Se levanta uno por la mañana y no existe. Con esa
facilidad.
Iba yo a solicitar el número de la Seguridad Social cuando,
al buscar en su sistema, el funcionario me dice que no estoy. Imagínese la
sorpresa. “¡Pues usted no existe!” Y ya está. De sopetón no sabe uno que pensar
o que hacer y a qué atenerse. Pero, más todavía que el no existir, me inquietó
el cuajo con el que lo aireó el funcionario, como si fuese aquello lo más
normal del mundo.
Debería existir asociación para los no existentes;
reuniones periódicas con asesoramiento legal o simplemente para superar el
trauma del primer momento.
“Si nunca he tenido ningún problema de estos”, me disculpé.
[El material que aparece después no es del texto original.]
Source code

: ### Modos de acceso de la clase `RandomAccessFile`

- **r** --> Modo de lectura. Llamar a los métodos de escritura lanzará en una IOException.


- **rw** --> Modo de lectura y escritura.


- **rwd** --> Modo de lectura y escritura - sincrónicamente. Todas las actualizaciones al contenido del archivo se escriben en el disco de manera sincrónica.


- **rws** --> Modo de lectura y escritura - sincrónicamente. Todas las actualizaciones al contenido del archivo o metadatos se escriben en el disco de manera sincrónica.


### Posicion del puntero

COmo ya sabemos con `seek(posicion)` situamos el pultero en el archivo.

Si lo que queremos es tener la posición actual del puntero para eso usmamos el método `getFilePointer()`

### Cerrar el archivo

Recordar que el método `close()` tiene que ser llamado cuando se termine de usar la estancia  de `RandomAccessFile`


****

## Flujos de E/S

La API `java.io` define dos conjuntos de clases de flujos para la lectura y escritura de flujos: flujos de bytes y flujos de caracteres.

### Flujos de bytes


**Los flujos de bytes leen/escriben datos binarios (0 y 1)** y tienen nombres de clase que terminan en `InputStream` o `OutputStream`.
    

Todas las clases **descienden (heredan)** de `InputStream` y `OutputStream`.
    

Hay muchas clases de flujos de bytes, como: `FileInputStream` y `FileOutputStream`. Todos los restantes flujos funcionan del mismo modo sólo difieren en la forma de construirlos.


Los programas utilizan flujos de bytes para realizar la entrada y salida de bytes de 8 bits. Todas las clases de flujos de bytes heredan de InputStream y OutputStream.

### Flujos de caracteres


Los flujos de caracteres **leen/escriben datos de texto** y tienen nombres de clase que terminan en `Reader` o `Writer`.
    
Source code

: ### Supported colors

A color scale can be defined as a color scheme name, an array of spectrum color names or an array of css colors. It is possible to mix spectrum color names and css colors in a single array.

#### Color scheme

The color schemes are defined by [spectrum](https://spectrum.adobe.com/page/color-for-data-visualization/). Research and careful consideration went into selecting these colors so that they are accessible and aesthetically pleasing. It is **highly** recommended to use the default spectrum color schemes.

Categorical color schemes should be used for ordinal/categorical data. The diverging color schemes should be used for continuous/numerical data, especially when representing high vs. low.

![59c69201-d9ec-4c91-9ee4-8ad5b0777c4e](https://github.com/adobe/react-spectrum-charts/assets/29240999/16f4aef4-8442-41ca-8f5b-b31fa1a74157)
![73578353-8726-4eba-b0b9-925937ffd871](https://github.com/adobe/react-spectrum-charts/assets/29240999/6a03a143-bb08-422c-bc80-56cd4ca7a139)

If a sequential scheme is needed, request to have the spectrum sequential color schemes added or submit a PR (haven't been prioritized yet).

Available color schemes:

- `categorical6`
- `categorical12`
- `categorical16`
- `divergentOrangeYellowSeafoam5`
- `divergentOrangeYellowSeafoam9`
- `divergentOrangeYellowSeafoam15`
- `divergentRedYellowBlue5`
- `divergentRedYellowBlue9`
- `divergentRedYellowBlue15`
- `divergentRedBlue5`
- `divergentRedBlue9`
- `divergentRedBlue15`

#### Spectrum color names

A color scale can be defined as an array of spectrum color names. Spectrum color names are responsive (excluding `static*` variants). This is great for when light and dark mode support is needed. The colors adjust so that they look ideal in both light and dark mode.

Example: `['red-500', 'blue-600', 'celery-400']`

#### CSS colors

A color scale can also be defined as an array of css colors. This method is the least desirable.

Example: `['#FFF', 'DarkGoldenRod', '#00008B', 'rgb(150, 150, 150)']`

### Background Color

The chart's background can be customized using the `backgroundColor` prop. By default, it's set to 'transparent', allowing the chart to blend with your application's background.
“Ya, pues no sabría decirle exactamente. Ve, aquí tenía que salir su cara y no
aparece”, insistía el hombre. Qué cosa tan extravagante esta de la no
existencia. Yo que siempre quise ser estraperlista, ladrón de bancos o así, me
delaté antes de empezar con el oficio. Tenía en bandeja no dejar rastro, pero
se ve que no valgo. “Es que usted no existe”, repetía. ¡Pero como no voy a
existir, si llevo esperando dos horas ahí sentado! Toque, le decía
extendiéndole el brazo. No sé, pulse alguna tecla… haga algo.
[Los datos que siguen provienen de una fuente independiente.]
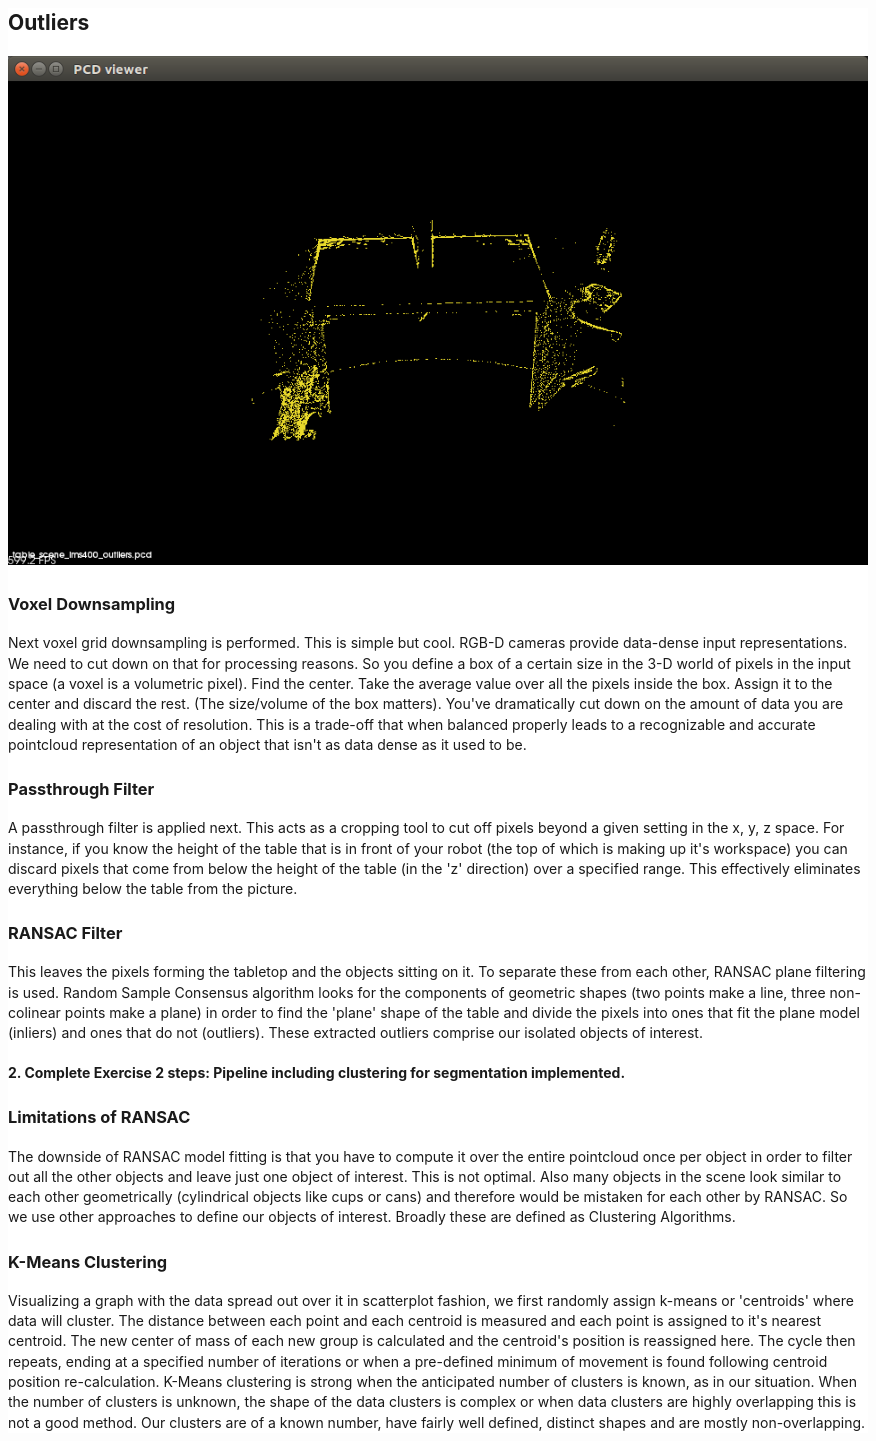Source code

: ## Outliers
![Statistical Inliers][image3]

### Voxel Downsampling
Next voxel grid downsampling is performed. This is simple but cool. RGB-D cameras provide data-dense input representations. We need to cut down on that for processing reasons. So you define a box of a certain size in the 3-D world of pixels in the input space (a voxel is a volumetric pixel). Find the center. Take the average value over all the pixels inside the box. Assign it to the center and discard the rest. (The size/volume of the box matters). You've dramatically cut down on the amount of data you are dealing with at the cost of resolution. This is a trade-off that when balanced properly leads to a recognizable and accurate pointcloud representation of an object that isn't as data dense as it used to be. 

### Passthrough Filter
A passthrough filter is applied next. This acts as a cropping tool to cut off pixels beyond a given setting in the x, y, z space. For instance, if you know the height of the table that is in front of your robot (the top of which is making up it's workspace) you can discard pixels that come from below the height of the table (in the 'z' direction) over a specified range. This effectively eliminates everything below the table from the picture.

### RANSAC Filter
This leaves the pixels forming the tabletop and the objects sitting on it. To separate these from each other, RANSAC plane filtering is used. Random Sample Consensus algorithm looks for the components of geometric shapes (two points make a line, three non-colinear points make a plane) in order to find the 'plane' shape of the table and divide the pixels into ones that fit the plane model (inliers) and ones that do not (outliers). These extracted outliers comprise our isolated objects of interest.

#### 2. Complete Exercise 2 steps: Pipeline including clustering for segmentation implemented.

### Limitations of RANSAC
The downside of RANSAC model fitting is that you have to compute it over the entire pointcloud once per object in order to filter out all the other objects and leave just one object of interest. This is not optimal. Also many objects in the scene look similar to each other geometrically (cylindrical objects like cups or cans) and therefore would be mistaken for each other by RANSAC. So we use other approaches to define our objects of interest. Broadly these are defined as Clustering Algorithms.

### K-Means Clustering
Visualizing a graph with the data spread out over it in scatterplot fashion, we first randomly assign k-means or 'centroids' where data will cluster. The distance between each point and each centroid is measured and each point is assigned to it's nearest centroid. The new center of mass of each new group is calculated and the centroid's position is reassigned here. The cycle then repeats, ending at a specified number of iterations or when a pre-defined minimum of movement is found following centroid position re-calculation.
K-Means clustering is strong when the anticipated number of clusters is known, as in our situation. When the number of clusters is unknown, the shape of the data clusters is complex or when data clusters are highly overlapping this is not a good method. Our clusters are of a known number, have fairly well defined, distinct shapes and are mostly non-overlapping. 


[image1]: ./misc_images/noisy_ptcloud.png
[image2]: ./misc_images/stat_inliers.png
[image3]: ./misc_images/stat_outliers.png
[image4]: ./misc_images/world_1.png
[image5]: ./misc_images/world_2.png
[image6]: ./misc_images/world_3.png
[image7]: ./misc_images/reg_confusion_mtx.png
[image8]: ./misc_images/normalized_confusion_mtx.png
Como Sartre, padre del existencialismo, este funcionario
escéptico, de jueves por la mañana, se había convertido en el precursor del
inexistencialismo.
Con cierto susto por lo grotesco
llamé por teléfono: “Madre, que no existo; lo asegura un funcionario” pero ella
me colgó diciendo que estaba liada en el trabajo, que a la hora de comer
hablábamos. ¿Y que hace uno hasta la hora de comer sin existir?
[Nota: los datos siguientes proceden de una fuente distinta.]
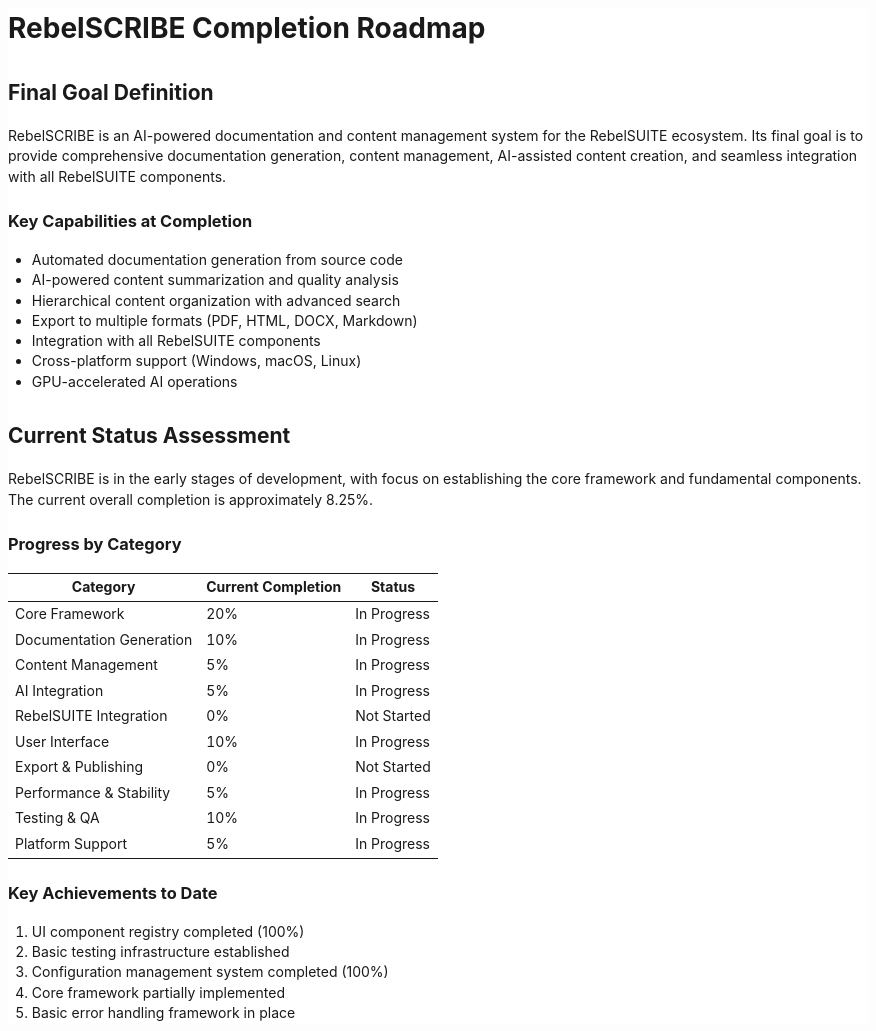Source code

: # RebelSCRIBE Completion Roadmap

## Final Goal Definition

RebelSCRIBE is an AI-powered documentation and content management system for the RebelSUITE ecosystem. Its final goal is to provide comprehensive documentation generation, content management, AI-assisted content creation, and seamless integration with all RebelSUITE components.

### Key Capabilities at Completion

- Automated documentation generation from source code
- AI-powered content summarization and quality analysis
- Hierarchical content organization with advanced search
- Export to multiple formats (PDF, HTML, DOCX, Markdown)
- Integration with all RebelSUITE components
- Cross-platform support (Windows, macOS, Linux)
- GPU-accelerated AI operations

## Current Status Assessment

RebelSCRIBE is in the early stages of development, with focus on establishing the core framework and fundamental components. The current overall completion is approximately 8.25%.

### Progress by Category

| Category | Current Completion | Status |
|----------|-------------------|--------|
| Core Framework | 20% | In Progress |
| Documentation Generation | 10% | In Progress |
| Content Management | 5% | In Progress |
| AI Integration | 5% | In Progress |
| RebelSUITE Integration | 0% | Not Started |
| User Interface | 10% | In Progress |
| Export & Publishing | 0% | Not Started |
| Performance & Stability | 5% | In Progress |
| Testing & QA | 10% | In Progress |
| Platform Support | 5% | In Progress |

### Key Achievements to Date

1. UI component registry completed (100%)
2. Basic testing infrastructure established
3. Configuration management system completed (100%)
4. Core framework partially implemented
5. Basic error handling framework in place
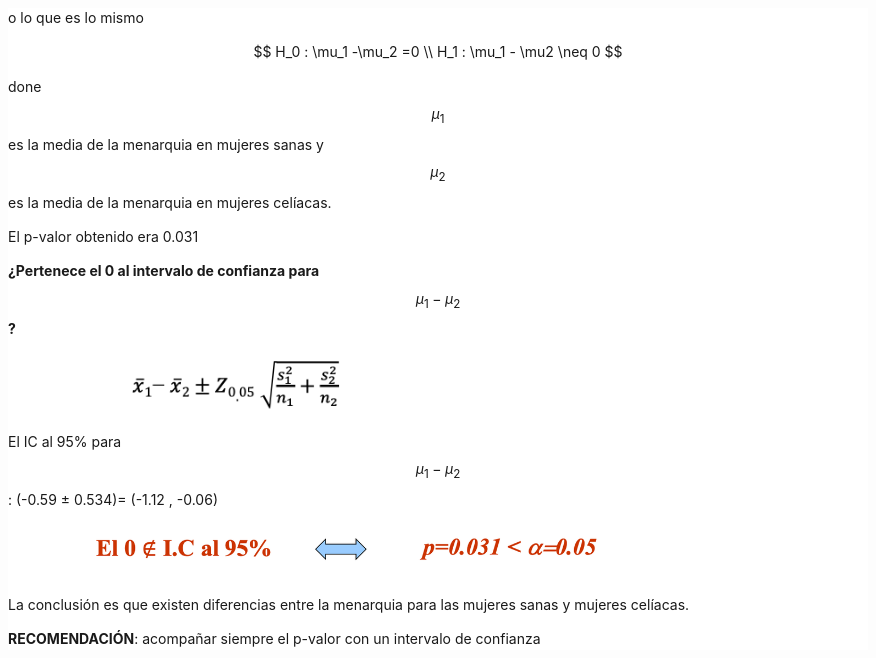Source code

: o lo que es lo mismo

$$
H_0 : \mu_1 -\mu_2 =0 \\
H_1 : \mu_1 - \mu2 \neq 0
$$

done $$\mu_1$$es la media de la menarquia en mujeres sanas y $$\mu_2$$ es la media de la menarquia en mujeres celíacas.

El p-valor obtenido era 0.031

**¿Pertenece el 0 al intervalo de confianza para** $$\mu_1 - \mu_2$$**?**

<figure><img src="../../.gitbook/assets/image (122).png" alt="" width="375"><figcaption></figcaption></figure>

El IC al 95% para $$\mu_1 - \mu_2$$: (-0.59  ± 0.534)= (-1.12 , -0.06)

<figure><img src="../../.gitbook/assets/image (123).png" alt="" width="563"><figcaption></figcaption></figure>

La conclusión es que existen diferencias entre la menarquia para las mujeres sanas y mujeres celíacas.

**RECOMENDACIÓN**: acompañar siempre el p-valor con un intervalo de confianza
Si llega a ser por la preocupación del funcionario, ahora
mismo, seguiría en el limbo de los justos. Al final, por ese asunto tan
discutido de existir, resultó que efectivamente sí existía. De milagro y en las
últimas ya digo, cuando en el auge del nihilismo de aquel funcionario incrédulo
daba yo toda mi existencia por perdida.
Guillermo Garabito.
Publicado en ABC CyL el 19 de septiembre de 2015.